Imagine if you could work your way into the GM league, constantly drunk. Then when you enter a tournament or whatever, play completely sober. Suddenly everything would move soo much slower and decision making would be soo much clearer.
That's the theorey anyway. Haven't put it into practice yet.
I think your idea might be connected to the origins of SC and BW being played faster from "normal" to "fastest" settings, but I'm not very knowledgeable in that area.
I am however, under the impression that the proper equivalent of the idea you're trying to propose would be something more akin to the "team melee" option. If I recall correctly, some BW progamers would train to combat Flash's unparalleled multitasking abilities by using team melee and having 2 progamers take control of 1 Terran increasing the difficulty of their training.

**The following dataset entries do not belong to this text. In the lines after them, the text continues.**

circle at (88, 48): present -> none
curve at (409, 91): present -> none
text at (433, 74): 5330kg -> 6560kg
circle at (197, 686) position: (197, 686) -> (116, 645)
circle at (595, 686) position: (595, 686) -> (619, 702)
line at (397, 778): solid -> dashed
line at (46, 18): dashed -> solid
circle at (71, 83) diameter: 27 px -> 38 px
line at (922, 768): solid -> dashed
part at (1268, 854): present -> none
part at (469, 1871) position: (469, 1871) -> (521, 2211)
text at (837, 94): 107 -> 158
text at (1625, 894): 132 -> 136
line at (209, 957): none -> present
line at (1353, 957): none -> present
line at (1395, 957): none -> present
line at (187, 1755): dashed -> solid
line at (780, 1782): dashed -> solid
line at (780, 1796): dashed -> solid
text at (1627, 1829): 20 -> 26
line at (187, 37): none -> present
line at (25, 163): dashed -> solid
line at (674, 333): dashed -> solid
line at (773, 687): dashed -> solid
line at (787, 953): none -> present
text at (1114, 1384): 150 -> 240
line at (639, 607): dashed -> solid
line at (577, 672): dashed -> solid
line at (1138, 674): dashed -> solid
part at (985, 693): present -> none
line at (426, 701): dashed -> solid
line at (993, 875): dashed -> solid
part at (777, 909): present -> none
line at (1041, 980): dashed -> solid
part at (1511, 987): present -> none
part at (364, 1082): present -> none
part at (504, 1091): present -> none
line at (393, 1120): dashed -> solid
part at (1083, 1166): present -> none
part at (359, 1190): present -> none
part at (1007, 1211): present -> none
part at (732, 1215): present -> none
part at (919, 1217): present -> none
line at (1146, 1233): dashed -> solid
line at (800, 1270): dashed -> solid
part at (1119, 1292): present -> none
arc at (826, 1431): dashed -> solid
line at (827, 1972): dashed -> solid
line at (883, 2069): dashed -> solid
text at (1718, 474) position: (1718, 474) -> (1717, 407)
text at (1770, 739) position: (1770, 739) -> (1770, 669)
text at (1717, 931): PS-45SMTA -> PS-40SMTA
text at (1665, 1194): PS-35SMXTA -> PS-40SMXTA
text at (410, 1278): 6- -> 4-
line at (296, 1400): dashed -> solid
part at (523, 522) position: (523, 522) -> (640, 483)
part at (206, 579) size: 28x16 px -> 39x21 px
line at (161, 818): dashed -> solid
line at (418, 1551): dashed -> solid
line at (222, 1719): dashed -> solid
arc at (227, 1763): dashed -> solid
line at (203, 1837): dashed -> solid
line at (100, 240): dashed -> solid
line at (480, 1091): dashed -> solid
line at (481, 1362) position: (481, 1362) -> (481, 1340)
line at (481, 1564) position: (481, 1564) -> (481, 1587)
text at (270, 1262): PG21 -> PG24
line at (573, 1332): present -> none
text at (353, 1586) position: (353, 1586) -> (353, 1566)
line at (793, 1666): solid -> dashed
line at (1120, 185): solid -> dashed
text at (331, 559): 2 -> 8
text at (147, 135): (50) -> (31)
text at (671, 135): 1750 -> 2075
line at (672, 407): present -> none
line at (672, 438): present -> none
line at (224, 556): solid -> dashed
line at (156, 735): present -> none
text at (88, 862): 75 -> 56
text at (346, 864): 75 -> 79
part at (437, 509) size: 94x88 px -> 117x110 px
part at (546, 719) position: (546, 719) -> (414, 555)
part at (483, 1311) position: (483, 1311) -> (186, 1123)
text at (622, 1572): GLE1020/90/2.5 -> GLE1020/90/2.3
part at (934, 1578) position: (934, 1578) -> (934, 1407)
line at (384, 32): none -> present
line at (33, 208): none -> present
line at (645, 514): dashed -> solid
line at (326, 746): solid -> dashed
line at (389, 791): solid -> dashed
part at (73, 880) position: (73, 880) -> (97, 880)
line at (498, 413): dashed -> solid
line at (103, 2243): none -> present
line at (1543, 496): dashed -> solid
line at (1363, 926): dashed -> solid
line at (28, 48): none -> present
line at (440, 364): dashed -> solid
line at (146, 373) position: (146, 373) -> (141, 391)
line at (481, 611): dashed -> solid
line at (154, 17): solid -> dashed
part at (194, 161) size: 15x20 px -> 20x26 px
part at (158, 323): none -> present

The same idea carries over in SC2 in that you want to be training against opponents that can do more within the standard competitive time frame (e.g. "faster" setting) and not play against an opponent that doesn't do anything more, but that time simply moves faster. The difference could be demonstrated in a player gaining more training benefit from playing Korean ladder players who seemingly have "more stuff" and "better control" than their AM counter-parts. If this player would have adopted your idea, then he would simply be playing the same AM ladder players who have "less stuff" and "less control" but everything would just be abbreviated and he would still not be able to handle the Korean players.
Being that SC2 is less mechanically demanding than BW, weighted training could take a bigger emphasis on preparation and decision making rather than pure mechanics. For example, instead of focusing on APM, focusing on unit control (e.g. similar to unit tester maps we currently have, but instead have "modified tournament maps" where a player could start with X number of Y units and play out a common scenario over and over again like holding off/executing a cheese, etc. OR even load the same mid/late-game scenario with different units to see what a good unit match-up/potential timing could be).
If I'm not mistaken, players like Flash spent periods in their careers where they played less games than their counter-parts and focused more on thinking through situations so their thought process and decision making would be refined along with their mechanics. It goes without saying though that, "less" in this case is strictly a relative thing. Like the history of the human race is a very short period of time relative to the existence of the universe, sort of relative thing.